I was using a space character in the subject line of my mailto: URI. To be honest, I kinda remember thinking that was a no-no when I wrote it, but it worked fine on the devices I tested, so I lazily said “meh, it’s fine.” The validator held me to higher standards and I properly encoded the space as %20.
I was writing <thead><th>… and forgot to put that in a table row! So I fixed it to: <thead><tr><th>….
I had a markdown link in a post from like 2014 that was [][] and resulted in malformed HTML. (I’m kinda surprised the markdown parser didn’t yell at me to be honest…) I fixed it to the proper []() syntax.
I was writing “<link>” in a markdown file inside an level 2 heading, e.g. ## How to <link> stuff. No backticks. No HTML entities. Just plain text angle brackets. That meant it ended up as <h2>How to <link> stuff</h2> in the HTML, which the validator flagged as a <link> with no corresponding href 🤦‍♂️. (This actually happened in a few places where I was quoting text from other people and had copy/pasted the angle brackets < and > right into the markdown, resulting in actual elements in the HTML output).
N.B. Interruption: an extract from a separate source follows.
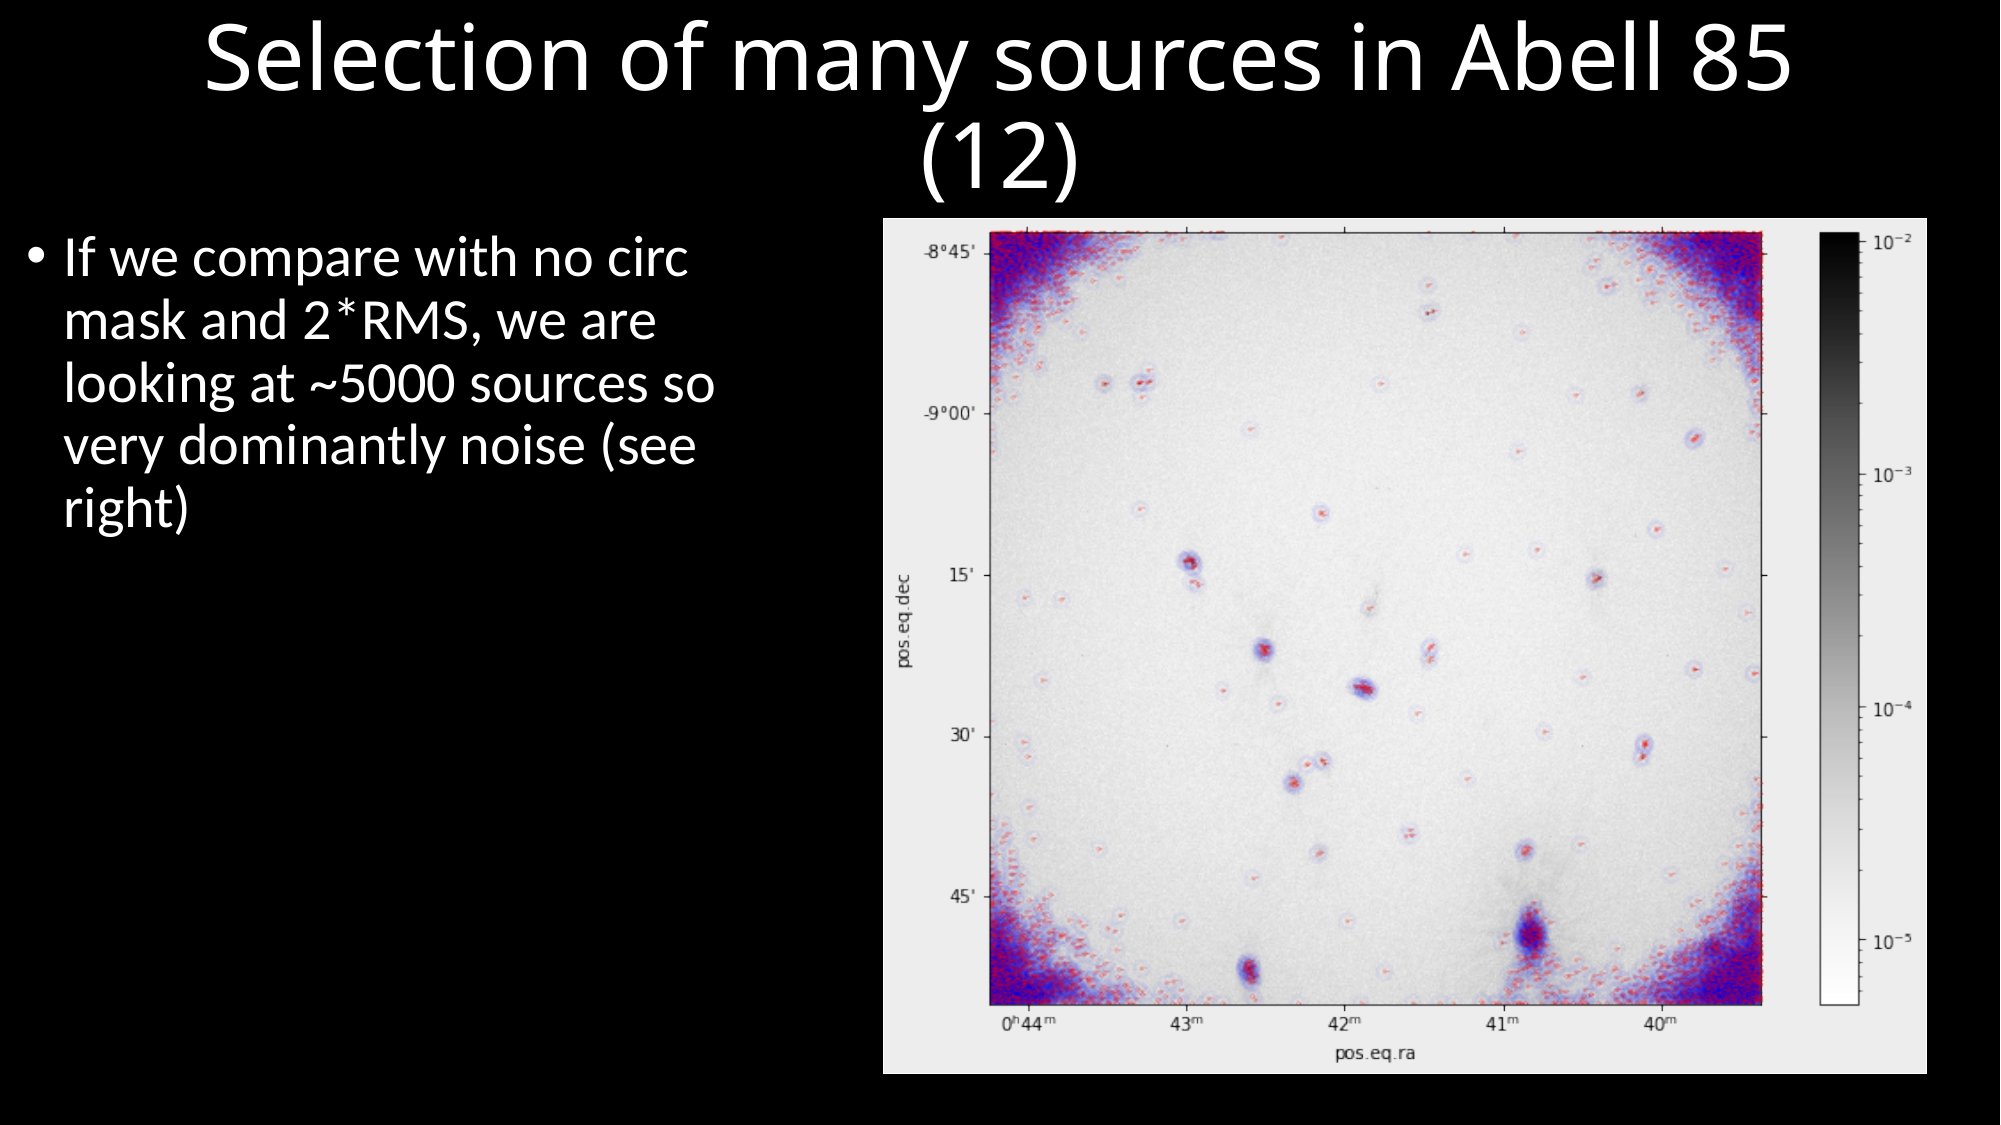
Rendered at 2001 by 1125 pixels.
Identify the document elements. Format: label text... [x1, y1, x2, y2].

list If we compare with no circ mask and 2*RMS, we are looking at ~5000 sources so very dominantly noise (see right) [10, 218, 793, 1125]
title Selection of many sources in Abell 85 (12) [137, 59, 1863, 160]
picture [883, 218, 1926, 1074]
I fixed these to be written as <link> in my markdown. (I could’ve used backticks too.)
I had duplicate IDs in one of my documents, which cued me into the fact that I had duplicate links in my reading notes! (I linked to an article in my reading notes in 2012 and then again in 2021 and didn’t know it!)
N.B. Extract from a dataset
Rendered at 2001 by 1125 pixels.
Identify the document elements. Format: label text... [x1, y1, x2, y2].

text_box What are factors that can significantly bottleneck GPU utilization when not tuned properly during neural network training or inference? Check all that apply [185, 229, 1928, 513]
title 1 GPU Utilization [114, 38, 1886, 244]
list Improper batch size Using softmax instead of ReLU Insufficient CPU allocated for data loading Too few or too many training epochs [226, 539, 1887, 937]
Turns out, I still make lots of errors when marking up my hypertext documents. The HTML parser is so good at skipping over problems that I never discovered through my testing that these issues existed. That’s a pretty wonderful thing, but I also see how it led me to being lazy.

Having a validator really helped me stay on point in writing my markup. I give the html-validator CLI tool two big thumbs up 👍👍! Maybe I'll get to their recommended presets one day and fix the other ~10,000 problems in my markup.

Now I just need that nice little “W3C Validated HTML” bumpersticker on my site ;)